The White Mana Diner
470 Tonnele Avenue, US Route 1 and Manhattan Avenue

 

White Mana Diner
Photos: C. Karnoutsos, 2005

Along the well-trafficked stretch of Tonnele Avenue and the corner of Manhattan Avenue is a local landmark known for its unique fabrication and America fare of hamburgers, fries and milkshakes. The familiar eatery to all who use the busy the truck route is the White Mana Diner. It was promoted as the "diner of the future" for the 1939 New York World's Fair in Flushing Meadows, Queens, and as an "Introduction to Fast Food."

The futuristic Art Deco-style White Mana Diner was made by Paramount Diners of Oakland, NJ, as was the White Manna Diner in Hackensack. According to the web site Diner Facts, "Paramount diners featured a distinctive curved roofline . . ." that one sees in the Jersey City diner. Started in Haledon, NJ, by its founder Arthur E. Sieber during the Depression, Paramount Diners adopted the use of Formica, a brand of laminate invented in 1913, for its diner countertops, tabletops and elsewhere. The product was practical, replacing other building materials, and had the familiar Art Deco designs and colors (Gutman 117). The exterior of the small, front-rounded White Mana Diner has white enamel with orange/red trim rather than the stainless steel commonly used in diner construction. The interior features a distinctive geometric-patterned tiled floor, circular steel counter in white with blue trim and chrome bar stools "designed so the cook/server wouldn't have to walk more than three steps in any direction to cook a burger, draw a soda and serve a customer" (Krane). Its modern look conveys a sense of durability and ease of maintenance in a classic design.

Louis Bridges owned five "White Manna" diners in New Jersey. He purchased the diner of World's Fair fame and brought it to Jersey City. It opened on June 2, 1946, offering ten-cent hamburgers. The carhop service to five a.m., begun in the 1950s, was discontinued in the 1980s. The White Mana Diner, however, still remains open 24 hours a day, reportedly selling 3,000 hamburgers a week. The exterior of the diner was altered with brick construction when a dining room was added to the circular grill area.
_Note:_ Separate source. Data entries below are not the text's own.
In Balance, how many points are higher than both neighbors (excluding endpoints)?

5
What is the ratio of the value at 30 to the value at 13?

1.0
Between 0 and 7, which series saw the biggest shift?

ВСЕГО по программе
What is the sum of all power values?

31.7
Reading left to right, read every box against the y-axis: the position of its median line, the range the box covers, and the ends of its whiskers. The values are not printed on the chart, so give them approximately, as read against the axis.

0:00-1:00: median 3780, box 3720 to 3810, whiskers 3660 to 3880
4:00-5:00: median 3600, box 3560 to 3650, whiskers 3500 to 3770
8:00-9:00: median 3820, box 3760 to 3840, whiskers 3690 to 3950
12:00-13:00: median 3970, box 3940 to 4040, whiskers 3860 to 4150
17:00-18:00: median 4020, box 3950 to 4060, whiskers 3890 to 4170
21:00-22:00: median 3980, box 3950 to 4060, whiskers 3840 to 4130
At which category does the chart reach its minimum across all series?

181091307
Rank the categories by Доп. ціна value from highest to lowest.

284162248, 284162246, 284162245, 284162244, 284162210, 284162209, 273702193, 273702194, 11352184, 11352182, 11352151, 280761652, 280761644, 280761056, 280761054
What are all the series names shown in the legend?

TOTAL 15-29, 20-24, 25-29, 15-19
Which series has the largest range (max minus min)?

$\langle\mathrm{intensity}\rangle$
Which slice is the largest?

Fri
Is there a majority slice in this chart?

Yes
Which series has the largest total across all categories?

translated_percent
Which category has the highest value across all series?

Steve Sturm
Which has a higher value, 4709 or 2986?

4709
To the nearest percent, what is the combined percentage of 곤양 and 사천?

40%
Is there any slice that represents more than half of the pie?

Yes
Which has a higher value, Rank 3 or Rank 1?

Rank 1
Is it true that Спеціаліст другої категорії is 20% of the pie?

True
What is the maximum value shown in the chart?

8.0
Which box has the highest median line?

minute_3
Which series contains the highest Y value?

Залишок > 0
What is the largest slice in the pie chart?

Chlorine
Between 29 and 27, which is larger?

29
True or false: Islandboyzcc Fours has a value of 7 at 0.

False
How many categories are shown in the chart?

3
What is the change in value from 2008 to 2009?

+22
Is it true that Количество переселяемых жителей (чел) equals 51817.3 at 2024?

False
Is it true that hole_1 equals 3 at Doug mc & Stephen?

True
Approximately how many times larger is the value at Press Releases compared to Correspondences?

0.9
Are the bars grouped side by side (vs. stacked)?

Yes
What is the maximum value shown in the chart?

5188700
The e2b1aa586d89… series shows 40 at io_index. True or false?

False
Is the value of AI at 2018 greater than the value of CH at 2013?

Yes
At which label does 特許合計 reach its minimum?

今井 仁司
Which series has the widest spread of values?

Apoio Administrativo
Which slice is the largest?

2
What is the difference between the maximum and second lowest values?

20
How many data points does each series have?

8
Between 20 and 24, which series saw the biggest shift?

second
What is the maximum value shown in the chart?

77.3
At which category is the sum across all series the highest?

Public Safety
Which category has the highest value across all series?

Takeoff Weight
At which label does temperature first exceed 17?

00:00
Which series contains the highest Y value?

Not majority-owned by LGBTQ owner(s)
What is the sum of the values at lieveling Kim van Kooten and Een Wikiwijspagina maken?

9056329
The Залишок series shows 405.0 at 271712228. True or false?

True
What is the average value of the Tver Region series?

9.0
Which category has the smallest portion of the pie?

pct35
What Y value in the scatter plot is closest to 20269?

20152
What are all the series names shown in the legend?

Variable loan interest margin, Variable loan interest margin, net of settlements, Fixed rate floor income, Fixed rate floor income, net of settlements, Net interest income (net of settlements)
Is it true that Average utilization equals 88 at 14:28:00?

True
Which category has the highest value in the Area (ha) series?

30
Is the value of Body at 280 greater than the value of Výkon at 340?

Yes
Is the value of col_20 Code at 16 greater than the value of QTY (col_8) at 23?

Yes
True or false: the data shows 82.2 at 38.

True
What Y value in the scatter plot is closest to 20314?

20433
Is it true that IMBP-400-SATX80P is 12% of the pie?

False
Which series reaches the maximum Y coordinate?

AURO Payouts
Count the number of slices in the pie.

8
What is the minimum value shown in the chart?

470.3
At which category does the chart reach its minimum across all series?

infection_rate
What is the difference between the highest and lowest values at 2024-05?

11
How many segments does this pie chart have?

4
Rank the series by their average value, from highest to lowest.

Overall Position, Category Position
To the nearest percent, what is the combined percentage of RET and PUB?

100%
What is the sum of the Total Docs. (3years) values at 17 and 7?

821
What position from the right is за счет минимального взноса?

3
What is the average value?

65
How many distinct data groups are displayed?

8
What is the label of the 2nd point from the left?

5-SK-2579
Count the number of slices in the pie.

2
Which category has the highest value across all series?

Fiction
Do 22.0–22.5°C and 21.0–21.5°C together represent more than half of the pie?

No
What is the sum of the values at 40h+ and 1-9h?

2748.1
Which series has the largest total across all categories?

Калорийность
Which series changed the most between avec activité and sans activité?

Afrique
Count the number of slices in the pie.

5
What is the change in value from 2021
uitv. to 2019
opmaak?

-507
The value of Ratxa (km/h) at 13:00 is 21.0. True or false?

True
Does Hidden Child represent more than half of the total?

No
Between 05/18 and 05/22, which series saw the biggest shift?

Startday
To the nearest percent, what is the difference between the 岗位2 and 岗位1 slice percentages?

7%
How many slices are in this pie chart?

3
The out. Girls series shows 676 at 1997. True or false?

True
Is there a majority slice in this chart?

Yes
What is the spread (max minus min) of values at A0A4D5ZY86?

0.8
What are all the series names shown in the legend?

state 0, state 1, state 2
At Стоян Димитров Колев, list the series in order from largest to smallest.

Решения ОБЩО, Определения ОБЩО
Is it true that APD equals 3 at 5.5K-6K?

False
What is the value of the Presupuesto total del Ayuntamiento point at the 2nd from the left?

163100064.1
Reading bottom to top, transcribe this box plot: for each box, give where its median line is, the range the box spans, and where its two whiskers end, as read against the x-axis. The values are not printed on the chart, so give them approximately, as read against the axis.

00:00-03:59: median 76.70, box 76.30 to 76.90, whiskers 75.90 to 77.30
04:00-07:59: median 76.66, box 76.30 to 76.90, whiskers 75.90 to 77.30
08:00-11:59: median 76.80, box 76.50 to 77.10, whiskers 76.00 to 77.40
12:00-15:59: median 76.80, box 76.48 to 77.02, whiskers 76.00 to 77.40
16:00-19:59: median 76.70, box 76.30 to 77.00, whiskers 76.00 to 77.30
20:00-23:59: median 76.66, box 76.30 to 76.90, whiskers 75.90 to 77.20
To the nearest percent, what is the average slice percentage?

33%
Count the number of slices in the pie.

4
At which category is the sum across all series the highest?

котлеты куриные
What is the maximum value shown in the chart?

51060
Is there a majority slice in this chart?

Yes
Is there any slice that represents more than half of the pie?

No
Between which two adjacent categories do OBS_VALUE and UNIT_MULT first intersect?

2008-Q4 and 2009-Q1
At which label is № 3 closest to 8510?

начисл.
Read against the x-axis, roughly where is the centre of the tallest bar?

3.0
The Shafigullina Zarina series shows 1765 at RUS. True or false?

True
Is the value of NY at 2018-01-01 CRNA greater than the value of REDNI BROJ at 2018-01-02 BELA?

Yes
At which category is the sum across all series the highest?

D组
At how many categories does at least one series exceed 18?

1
The current owner Mario Costa, born in Portugal, bought the diner for $80,000 in 1979 from Bridges’ brother Webster. He had rented the diner to Costa but was going to raze the building. Costa had formed an attachment to the diner from working there, sweeping the floor and cooking burgers to put himself through high school and Jersey City State College (now New Jersey City University). In 1996, Costa decided to sell the diner and lot for $500,000, but when he found that the buyer intended to demolish the diner for a fast food franchise, he went to court and negotiated for the repurchase of the business at additional cost. After much speculation about the misspelling of manna in the name of the diner, Costa explains that the absence of the second n since the 1980s: "Our sign originally has two Ns . . . . Coca Cola used to service our signs, and one day they bought it back with one N. They misspelled it and it stuck" (quoted in Levin 48). Regardless of its spelling, the name has both biblical and historical references to the affordable food in a sanitary establishment during the Depression.

The Jersey City Historic Preservation Committee declared the diner a local landmark in 1997, which helps secure the preservation of the White Mana Diner and its signage "HAMBURGERS SINCE 1946" and "CURB SERVICE."

References:

"A Tale of Two Mannas." Weird N.J. (Roadside Guide) 2003:36-37.
Diner Facts.
http://www.dinercity.com
Genovese, Peter. Jersey Diners. New Brunswick, NJ: Rutgers University Press, 1996.
Genovese, Peter. New Jersey Curiosities. Guilford, CT: The Globe Pequot Press, 2003.
Gutman, Richard J.S. American Diner, Then and Now. Baltimore: The Johns Hopkins University Press, 2000.
Jim Krane, "White Mana Escapes Demolition by Becoming a Historic Landmark," New Jersey Online: March 21, 1997.
Levin, Eric. "EATS." New Jersey Monthly February 2007:47-48;114.